На палубе работали вчетвером: двое подавали, а двое, схватив мешок за концы, бежали к грузовику и возвращались. Трюм понемногу пустел, и тогда еще двое прыгали вниз, в сырую, пропахшую воблой глубину. Мешки смерзлись, ушки, за которые нужно было хвататься, приходилось отбивать ногой. Игорь хотел прыгнуть в трюм. Его остановили:
Ты сегодня первый день? Обожди. Привыкнешь.
Среди студентов были ребята не выше и не сильнее его. Может быть, он слишком старался? Не прошло и двух часов, как у него заныла спина, а руки разгибались с трудом, как будто им мешали чьи-то другие, железные руки.

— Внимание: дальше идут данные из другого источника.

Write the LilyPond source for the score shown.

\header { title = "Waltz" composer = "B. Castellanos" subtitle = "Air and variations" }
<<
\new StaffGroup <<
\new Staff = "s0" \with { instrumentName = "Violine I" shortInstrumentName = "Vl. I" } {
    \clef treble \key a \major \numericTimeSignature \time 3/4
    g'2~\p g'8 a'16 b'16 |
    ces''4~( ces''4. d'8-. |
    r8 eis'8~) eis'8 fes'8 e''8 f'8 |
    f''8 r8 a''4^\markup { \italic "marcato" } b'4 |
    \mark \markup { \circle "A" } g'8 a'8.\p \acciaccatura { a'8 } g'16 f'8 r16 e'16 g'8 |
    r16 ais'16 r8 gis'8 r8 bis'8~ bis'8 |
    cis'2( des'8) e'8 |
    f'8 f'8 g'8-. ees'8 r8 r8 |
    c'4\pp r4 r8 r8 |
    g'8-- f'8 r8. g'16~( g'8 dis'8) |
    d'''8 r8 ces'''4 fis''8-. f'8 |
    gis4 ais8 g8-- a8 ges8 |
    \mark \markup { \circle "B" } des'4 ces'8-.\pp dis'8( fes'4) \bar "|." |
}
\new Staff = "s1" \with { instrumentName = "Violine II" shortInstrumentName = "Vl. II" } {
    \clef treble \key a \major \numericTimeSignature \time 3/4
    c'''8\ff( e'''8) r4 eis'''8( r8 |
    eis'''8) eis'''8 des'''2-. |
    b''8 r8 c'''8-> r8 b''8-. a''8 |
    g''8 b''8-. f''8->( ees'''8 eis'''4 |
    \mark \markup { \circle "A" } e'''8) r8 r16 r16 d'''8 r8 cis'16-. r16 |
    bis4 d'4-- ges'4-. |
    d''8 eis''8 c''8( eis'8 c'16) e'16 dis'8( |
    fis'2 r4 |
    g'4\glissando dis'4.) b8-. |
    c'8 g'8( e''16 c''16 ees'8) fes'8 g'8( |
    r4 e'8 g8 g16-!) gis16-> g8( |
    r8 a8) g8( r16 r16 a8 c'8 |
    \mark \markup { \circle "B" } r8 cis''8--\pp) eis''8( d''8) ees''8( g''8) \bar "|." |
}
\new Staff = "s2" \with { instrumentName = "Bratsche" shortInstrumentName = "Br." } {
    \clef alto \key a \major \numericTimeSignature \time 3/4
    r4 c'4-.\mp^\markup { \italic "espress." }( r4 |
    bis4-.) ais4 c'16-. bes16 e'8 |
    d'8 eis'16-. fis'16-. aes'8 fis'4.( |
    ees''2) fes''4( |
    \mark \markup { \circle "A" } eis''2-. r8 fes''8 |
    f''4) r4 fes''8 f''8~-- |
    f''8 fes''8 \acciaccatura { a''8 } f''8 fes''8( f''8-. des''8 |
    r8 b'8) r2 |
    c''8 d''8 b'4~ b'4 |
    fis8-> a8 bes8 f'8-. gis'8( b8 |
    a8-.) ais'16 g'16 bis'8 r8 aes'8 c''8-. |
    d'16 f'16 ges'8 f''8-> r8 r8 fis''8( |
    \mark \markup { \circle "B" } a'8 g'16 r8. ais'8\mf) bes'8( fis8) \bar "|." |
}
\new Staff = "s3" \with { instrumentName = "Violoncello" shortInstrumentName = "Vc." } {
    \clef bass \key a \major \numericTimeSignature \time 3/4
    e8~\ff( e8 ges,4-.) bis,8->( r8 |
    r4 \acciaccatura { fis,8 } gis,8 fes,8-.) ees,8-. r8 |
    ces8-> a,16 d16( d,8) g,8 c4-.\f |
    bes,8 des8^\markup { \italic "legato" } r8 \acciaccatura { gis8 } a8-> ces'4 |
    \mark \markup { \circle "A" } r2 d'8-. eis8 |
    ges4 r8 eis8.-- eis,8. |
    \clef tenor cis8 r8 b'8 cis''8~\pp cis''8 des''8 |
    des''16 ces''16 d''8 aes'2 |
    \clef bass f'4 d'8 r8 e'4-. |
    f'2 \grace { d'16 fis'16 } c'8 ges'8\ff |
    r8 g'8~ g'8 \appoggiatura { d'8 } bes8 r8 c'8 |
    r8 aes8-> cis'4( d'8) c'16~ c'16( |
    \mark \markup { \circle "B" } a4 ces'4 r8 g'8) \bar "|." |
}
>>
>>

Его подташнивало от запаха воблы, от усталости, от голода. Он не успел позавтракать дома. К лицу прилипли чешуйки, он отирал пот рукавом.
В столовой студенты громко разговаривали, шутили. Ему казалось, что у них, как в немом кино, открываются и закрываются рты. Он не мог разговаривать. Через двадцать минут он встанет, пойдет на баржу, и снова начнется растаскивание смерзшихся мешков, хватание за ушки и подача. Теперь он стоял в первой паре, принимавшей мешки, бежавшей к грузовику и возвращавшейся обратно на баржу.
Он крепко заснул в попутной машине, развозившей воблу по магазинам, и во сне тоже принимал мешки, бежал, возвращался. У Сокола шофер разбудил его. Он спустился в метро, пропахшее воблой. Вся Москва пропахла воблой, лестница, квартира, комната Павлы Порфирьевны, накрывавшей на стол. Она о чем-то расспрашивала с беспокойством. Он отвечал, не слыша.
Поужинав, он лег, попросив старушку разбудить его в шесть утра, и — так ему показалось — сразу же стал отбиваться от нее, натягивая на голову одеяло. Уже было, оказывается, ровно шесть.
Второй день был труднее, чем первый, но и легче, потому что время от времени ему начинало казаться, что поднимает мешки не он, а кто-то другой. Он думал о деньгах. За смену платили по четыре рубля. Значит, нужно работать неделю с лишним, чтобы вернуть долг Петькиному деду. За ночные смены платили больше. Потом, когда он привыкнет, можно перейти на ночные.
«А мама в Венеции, — подумал он с нежностью. — «Узкие переулки поражают своим глубоким немым выражением. Черная гондола, черный платок на плечах венецианки выступают здесь в строгом, почти торжественном значении векового обряда». Он шевелил губами, вспоминая. Все это было не об Италии, а о матери, которая скоро будет здесь, с ним, в Москве.